A decisão de Tite de deixar de lado o Brasileiro até que a sorte do Corinthians seja definida na Libertadores é muito, muito arriscada. Pode colocar em xeque o ano todo do time.

Está certo que vencer a Libertadores virou obsessão da torcida corintiana, mas dá pra ganhar o torneio sem desprezar as rodadas iniciais do Brasileirão. E caso a vitória não venha pelo menos no Nacional a equipe poderia ir bem.

Num campeonato de pontos corridos aqueles perdidos nas primeiras rodadas podem fazer muuita falta. E o Corinthians até agora deixou escapar oito em nove disputados, tendo usado os reservas em duas das três partidas. E vai repetir a dose hoje, poupando os titulares contra o Grêmio.

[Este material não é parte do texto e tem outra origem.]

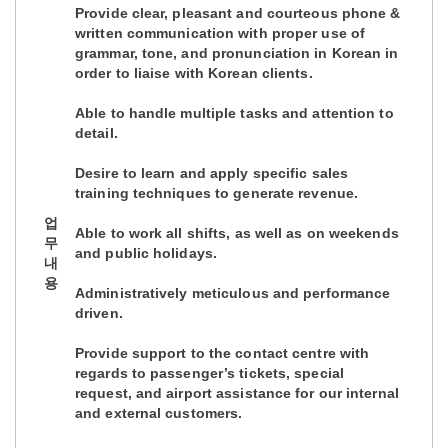
Provide clear, pleasant and courteous phone &
written communication with proper use of
grammar, tone, and pronunciation in Korean in
order to liaise with Korean clients.
Able to handle multiple tasks and attention to
detail.
Desire to learn and apply specific sales
training techniques to generate revenue.
업
Able to work all shifts, as well as on weekends
무
and public holidays.
내
용
Administratively meticulous and performance
driven.
Provide support to the contact centre with
regards to passenger’s tickets, special
request, and airport assistance for our internal
and external customers.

Penso um pouco diferente da maioria _ou pelo menos de Tite. O atleta prefere jogar a treinar. Muitos gostam de dois jogos por semana. E aguentam bem o tranco. Produzem até mais quando jogam e conseguem bons resultados. Isso tudo embala o elenco e a torcida e em vez de diminuir as chances na Libertadores tenderia a aumentá-las.

A meu ver o Timão escolheu a estratégia errada, como escolheu a estratégia errada o Flu, de Renato Gaúcho, no ano em que menosprezou o Brasileiro para ganhar a Libertadores e morreu na final contra a LDU.

Mas a decisão já está tomada. Mesmo que ganhe hoje em Porto Alegre os oito pontos perdidos até aqui fazem falta. Muita falta. E nem serve como consolo o fato de os outros paulistas também estarem indo mal, tendo o pior início de Brasileiro desde 2003, quando começou a era dos pontos corridos. Porque os outros estão mal, mas o Corinthians poderia estar bem melhor, sendo a exceção em São Paulo. Por decisão equivocada, a meu ver, da comissão técnica segue no ritmo dos demais, lutando pra escapar das últimas posições.

Mas não. Tite preferiu ignorar este início de Brasileiro. Uma pena.